O que fazer ->
Dê continuidade ao texto sobre os nascimentos no Rio Grande do Sul, começando logo após a última frase dele.

Texto ->
+ + + +

O Instituto Brasileiro de Geografia e Estatística (IBGE) divulgou, na sexta-feira (16), os dados das Estatísticas do Registro Civil referentes ao ano de 2023. No Rio Grande do Sul, 44,2% dos nascidos vivos foram filhos de mulheres com mais de 30 anos, o terceiro maior percentual entre os estados brasileiros. Distrito Federal (49,4%) e São Paulo (44,3%) ocuparam as primeiras posições.
Em 2003, o percentual no Rio Grande do Sul era de 32%, o que representa um aumento de 39% em duas décadas. Naquele ano, o Estado liderava esse indicador entre as unidades da federação.

O número total de nascidos vivos registrados no Rio Grande do Sul em 2023 foi de 120.505, uma redução de 231 em relação ao ano anterior. Ainda assim, o volume é semelhante ao de 2022, sinalizando estabilidade após um período de queda contínua iniciado em 2016. Em 2015, por exemplo, foram registrados 148.487 nascimentos, 27.982 a mais que em 2023.

+ + + +

Material fornecido ->
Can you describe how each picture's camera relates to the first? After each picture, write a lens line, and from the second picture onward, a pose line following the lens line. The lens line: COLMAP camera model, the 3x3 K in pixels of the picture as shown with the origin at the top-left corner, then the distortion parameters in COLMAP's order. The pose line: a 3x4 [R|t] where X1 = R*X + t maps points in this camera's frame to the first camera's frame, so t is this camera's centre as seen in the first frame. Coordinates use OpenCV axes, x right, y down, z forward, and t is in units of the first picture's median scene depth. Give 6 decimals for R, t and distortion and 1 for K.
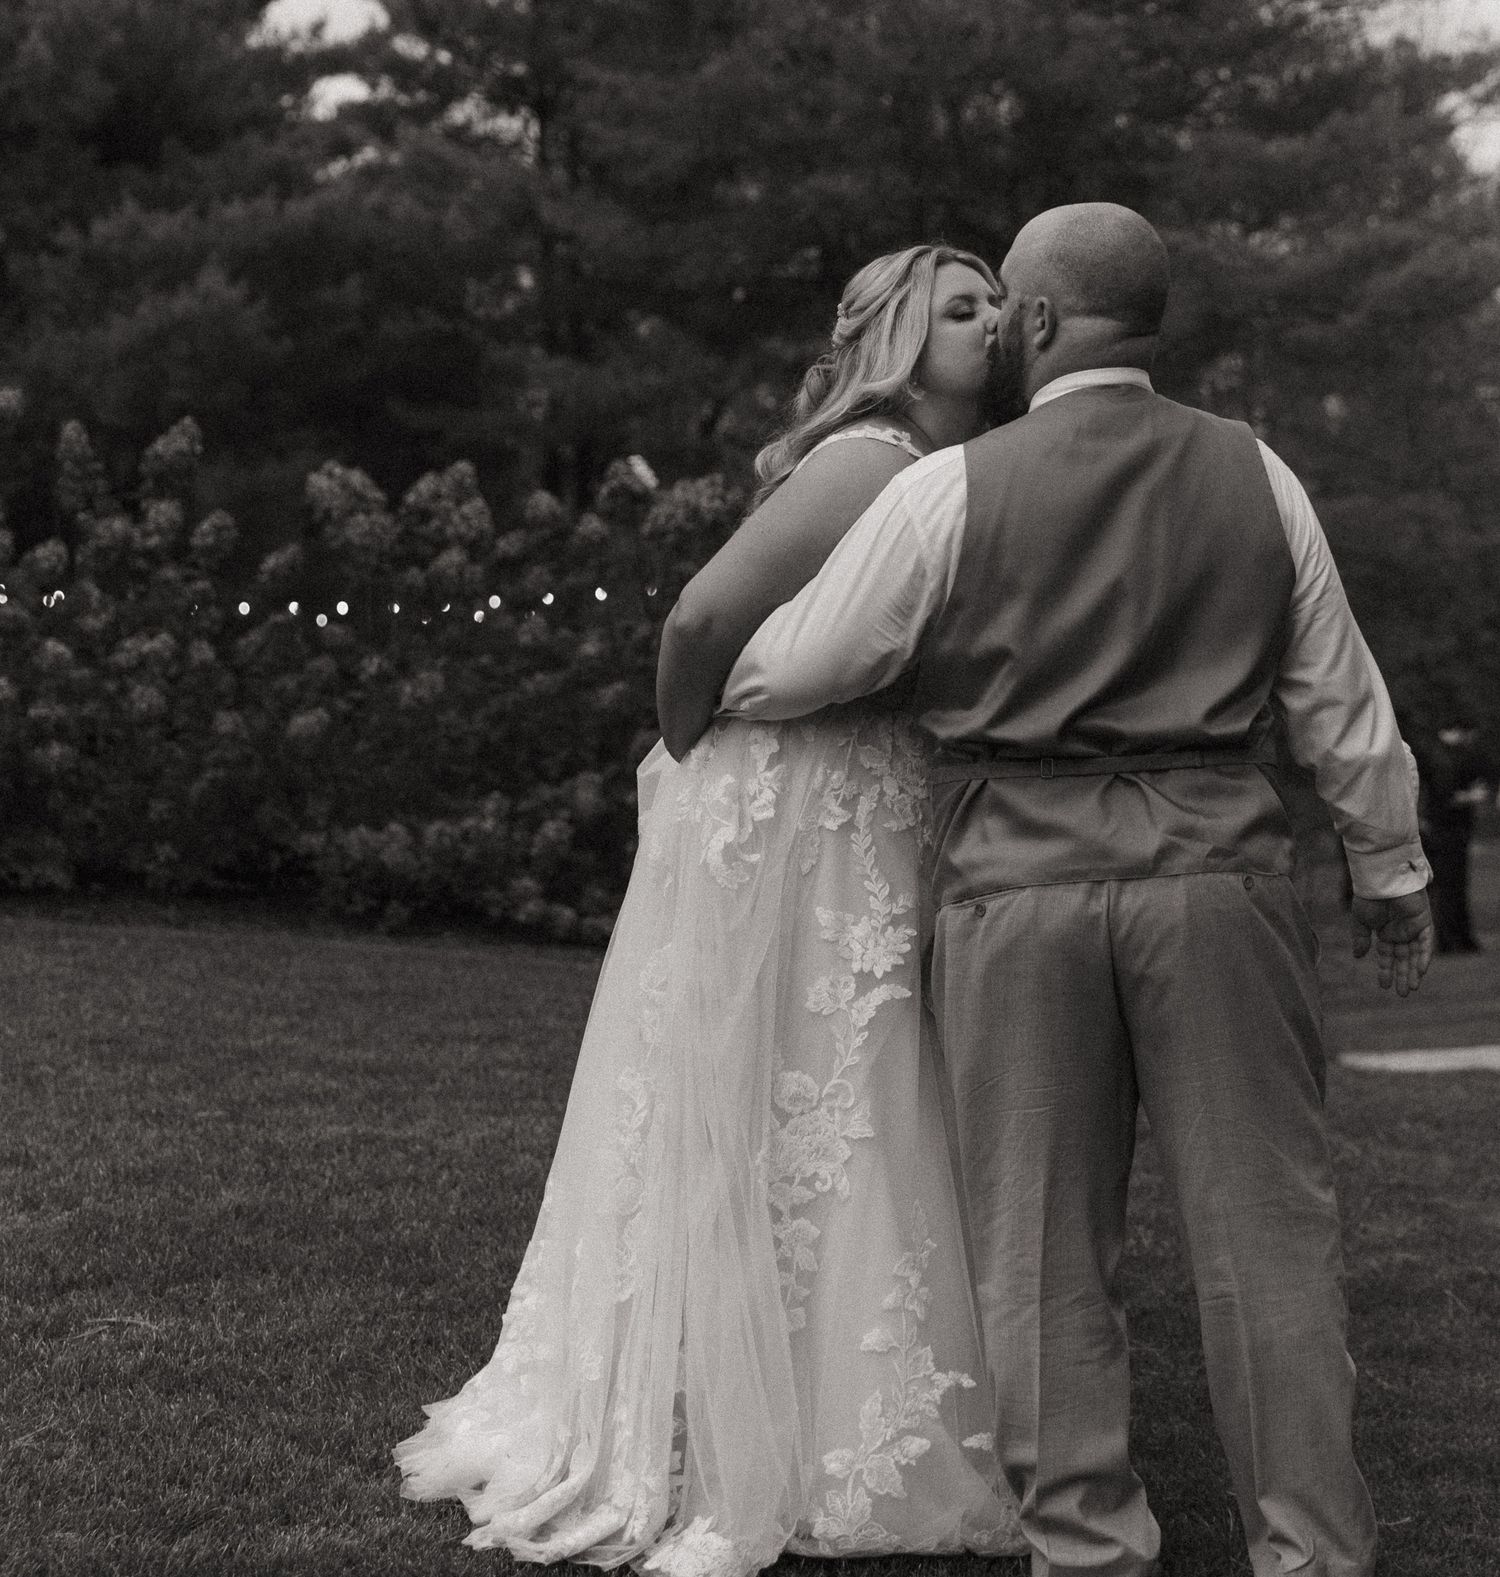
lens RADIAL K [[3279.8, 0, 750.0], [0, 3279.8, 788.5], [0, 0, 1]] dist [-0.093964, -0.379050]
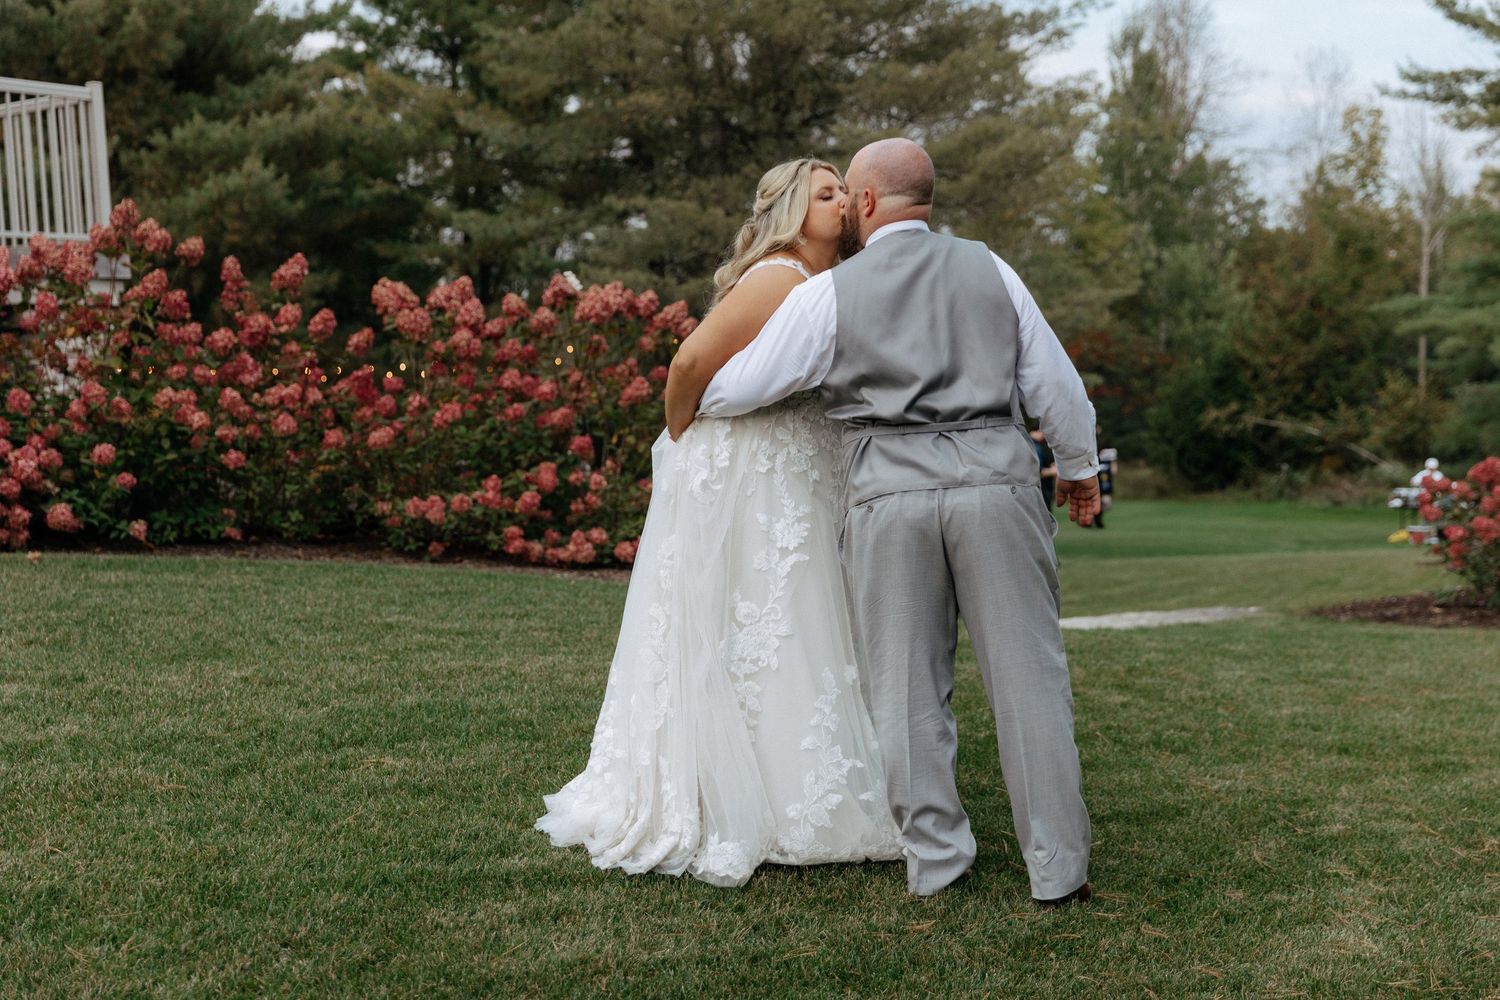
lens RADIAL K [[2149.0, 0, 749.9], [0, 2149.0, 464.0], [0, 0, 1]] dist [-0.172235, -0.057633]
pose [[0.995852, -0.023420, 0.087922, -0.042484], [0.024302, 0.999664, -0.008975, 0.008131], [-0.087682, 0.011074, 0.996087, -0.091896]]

+ + + +

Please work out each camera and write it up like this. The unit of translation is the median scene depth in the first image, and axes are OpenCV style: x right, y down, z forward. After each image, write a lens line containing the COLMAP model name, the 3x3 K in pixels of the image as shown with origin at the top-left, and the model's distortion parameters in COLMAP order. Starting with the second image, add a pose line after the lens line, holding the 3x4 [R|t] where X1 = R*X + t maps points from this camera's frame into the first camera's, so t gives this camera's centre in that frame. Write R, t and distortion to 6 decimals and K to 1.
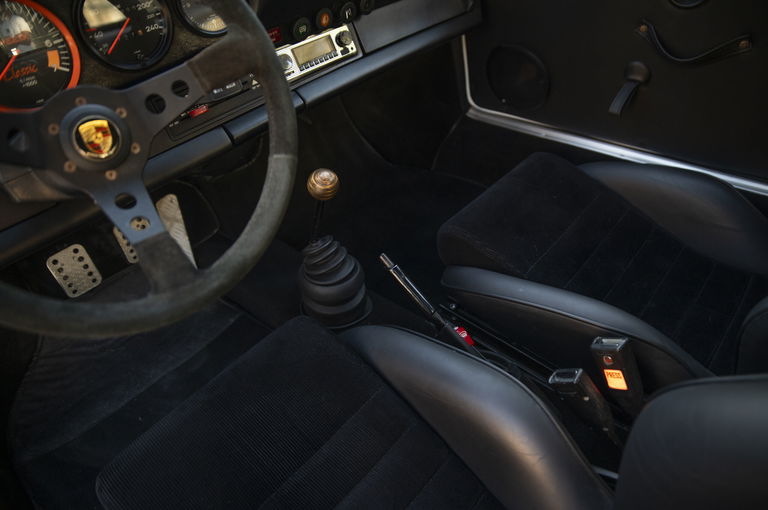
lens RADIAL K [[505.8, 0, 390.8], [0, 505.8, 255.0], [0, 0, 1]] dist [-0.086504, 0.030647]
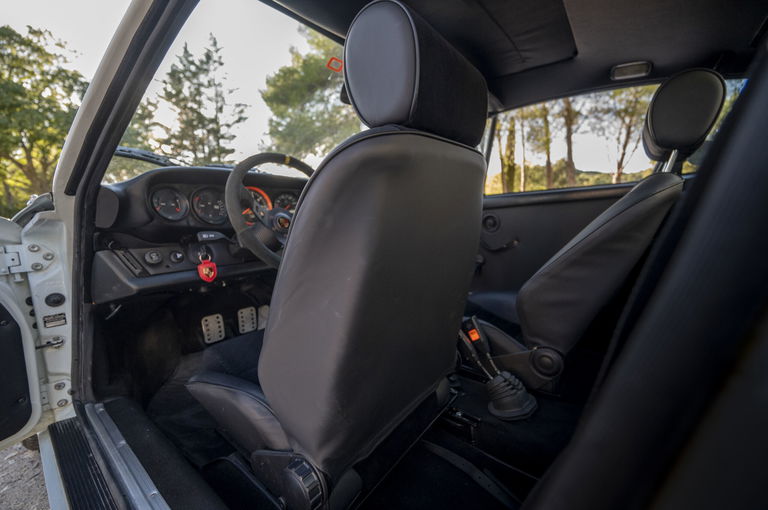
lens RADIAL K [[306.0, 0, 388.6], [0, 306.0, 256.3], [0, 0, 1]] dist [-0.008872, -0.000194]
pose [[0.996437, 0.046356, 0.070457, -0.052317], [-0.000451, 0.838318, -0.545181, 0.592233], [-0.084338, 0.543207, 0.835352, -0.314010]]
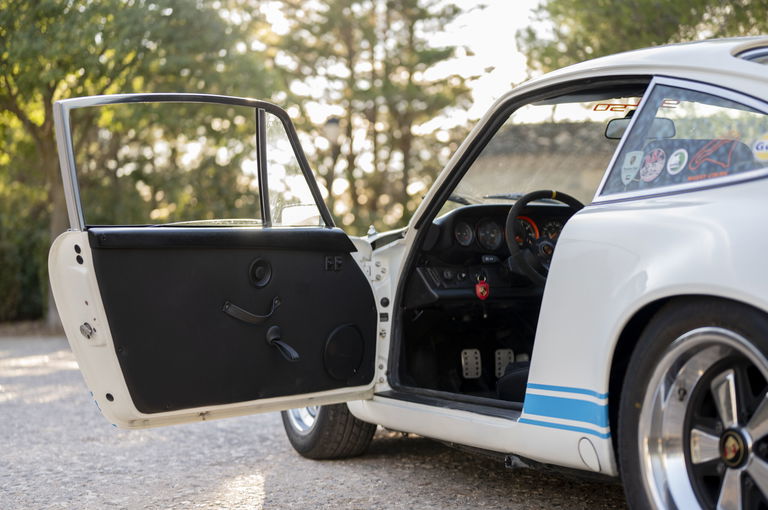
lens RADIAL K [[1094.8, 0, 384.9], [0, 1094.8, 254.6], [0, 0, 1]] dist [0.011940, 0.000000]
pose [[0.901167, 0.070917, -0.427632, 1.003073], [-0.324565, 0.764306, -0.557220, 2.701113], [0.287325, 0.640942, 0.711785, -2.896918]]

+ + + +

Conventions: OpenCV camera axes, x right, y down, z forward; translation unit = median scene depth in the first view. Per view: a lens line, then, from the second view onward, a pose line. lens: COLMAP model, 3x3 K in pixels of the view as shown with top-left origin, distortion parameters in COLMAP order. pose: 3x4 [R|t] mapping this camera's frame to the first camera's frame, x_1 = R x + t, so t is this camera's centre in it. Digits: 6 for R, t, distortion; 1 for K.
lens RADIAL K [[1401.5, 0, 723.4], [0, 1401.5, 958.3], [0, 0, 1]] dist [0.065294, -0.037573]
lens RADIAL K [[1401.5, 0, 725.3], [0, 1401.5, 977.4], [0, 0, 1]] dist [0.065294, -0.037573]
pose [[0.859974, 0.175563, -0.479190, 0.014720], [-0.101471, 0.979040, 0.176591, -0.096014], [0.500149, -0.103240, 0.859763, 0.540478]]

+ + + +

Espaço para resposta ->
Os dados também detalham a distribuição dos nascimentos. Meninos representaram 50,82% do total. Porto Alegre concentrou 11,19% dos registros. Municípios com populações menores apresentaram números significativamente inferiores, como Santa Tereza, na Serra, com dois nascimentos, e Tupanci do Sul, no Norte do Estado, com oito. Em Coronel Pilar, também na Serra, foram registrados 11 nascimentos, sendo 10 de meninos.

Em relação aos óbitos, o número registrado em 2023 foi de 92.981, uma redução de 24,7 mil em comparação a 2021, ano com o maior volume de mortes durante a pandemia de covid-19. Em 2019, período anterior à pandemia, foram registrados 89.500 óbitos.
Entre as mortes registradas no último ano no Rio Grande do Sul, 89,06% foram atribuídas a causas naturais. Homens representaram 52,64% dos óbitos. A faixa etária entre 60 e 79 anos concentrou 43,18% das mortes.